Keep in mind that staying active in the cold months is a major way to help dispel the wintertime blues.
Susan Albanese, a personal trainer, teaches fitness classes for the Dover Parks and Recreation Department.
“Being outside, running, breathing in the fresh air and having the sun shine on you, helps improve your mental state,” she said. “Studies have shown it even helps people suffering from depression.”
People need to keep on the go during the winter months, Albanese said. “Running in the morning, it really sets your mood for the whole day.”
Runners can continue their workouts despite the cold weather, but must take precautions, said Jean Knaack, executive director of the Arlington, Va.-based Road Runners Club of America.
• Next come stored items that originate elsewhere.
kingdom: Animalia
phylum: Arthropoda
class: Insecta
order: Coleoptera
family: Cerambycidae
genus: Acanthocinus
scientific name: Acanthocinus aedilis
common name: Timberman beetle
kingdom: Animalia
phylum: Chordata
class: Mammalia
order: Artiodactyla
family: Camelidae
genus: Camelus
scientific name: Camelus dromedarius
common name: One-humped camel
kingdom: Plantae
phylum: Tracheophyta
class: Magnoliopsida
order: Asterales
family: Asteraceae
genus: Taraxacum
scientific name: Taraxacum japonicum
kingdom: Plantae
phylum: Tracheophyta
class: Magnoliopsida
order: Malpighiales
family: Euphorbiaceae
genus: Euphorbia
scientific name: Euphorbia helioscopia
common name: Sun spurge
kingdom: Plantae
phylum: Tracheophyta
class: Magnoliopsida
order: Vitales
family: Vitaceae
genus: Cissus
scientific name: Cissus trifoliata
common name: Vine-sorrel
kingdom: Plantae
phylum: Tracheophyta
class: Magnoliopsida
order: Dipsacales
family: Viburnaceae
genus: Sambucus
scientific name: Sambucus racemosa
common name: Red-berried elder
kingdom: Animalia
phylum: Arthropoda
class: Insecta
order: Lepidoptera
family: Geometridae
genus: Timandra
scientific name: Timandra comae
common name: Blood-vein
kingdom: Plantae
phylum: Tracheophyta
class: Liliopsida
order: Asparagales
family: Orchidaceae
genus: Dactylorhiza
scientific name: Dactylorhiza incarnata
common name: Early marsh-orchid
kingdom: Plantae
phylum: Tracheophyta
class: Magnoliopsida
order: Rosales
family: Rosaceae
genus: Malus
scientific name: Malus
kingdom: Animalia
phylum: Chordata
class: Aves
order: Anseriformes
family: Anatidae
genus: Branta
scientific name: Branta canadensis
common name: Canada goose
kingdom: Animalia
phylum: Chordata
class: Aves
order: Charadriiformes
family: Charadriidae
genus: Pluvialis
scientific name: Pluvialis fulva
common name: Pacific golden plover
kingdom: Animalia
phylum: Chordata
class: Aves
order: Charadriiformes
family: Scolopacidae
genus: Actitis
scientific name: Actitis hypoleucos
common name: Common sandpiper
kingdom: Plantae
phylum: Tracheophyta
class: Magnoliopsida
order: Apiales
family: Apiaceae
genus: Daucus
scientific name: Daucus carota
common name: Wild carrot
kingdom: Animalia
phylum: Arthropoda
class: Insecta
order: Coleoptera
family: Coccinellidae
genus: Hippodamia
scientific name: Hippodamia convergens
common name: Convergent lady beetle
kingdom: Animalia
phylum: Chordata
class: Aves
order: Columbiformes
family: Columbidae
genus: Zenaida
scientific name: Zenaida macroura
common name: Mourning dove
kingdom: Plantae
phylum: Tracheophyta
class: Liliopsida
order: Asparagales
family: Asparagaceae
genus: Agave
“When it gets below freezing, the risk of hypothermia will happen very quickly,” Knaack said. “Your core body temperature can drop quickly, and when the temperature gets that low, you get into the danger zone.”
Hypothermia takes place when the body cannot generate heat fast enough to make up for that lost through exposure to cold. Once body’s core temperature drops below 95 degrees, internal organs, including the heart, do not function as efficiently as they should.
One way of preventing overexposure is to dress in layers, which helps maintain the core temperature but also keeps the body, particularly the extremities, warm during warm-up and cool-down.
Runners also should wear hats to prevent heat loss through the head and keep ears and fingers covered to prevent frostbite. They also should ditch the earbuds because it’s important to be able to hear what is going on around them while running, she said.
Instead of doing stretching exercises, which can cause microscopic tears in muscle fiber, Knaack recommends a slow movement warmup, including walking or slow jogging to prepare for a run.
If driving to a running trail, it’s a good idea to keep a dry change of clothing and a blanket in the car, Knaack said.
Runners may find they don’t do the same distances or speeds during the winter because the body uses extra energy to maintain that essential core temperature, Knaack said.
“It’s not a matter if you should try to run faster,” she said. “People should run at a pace that’s appropriate to the weather."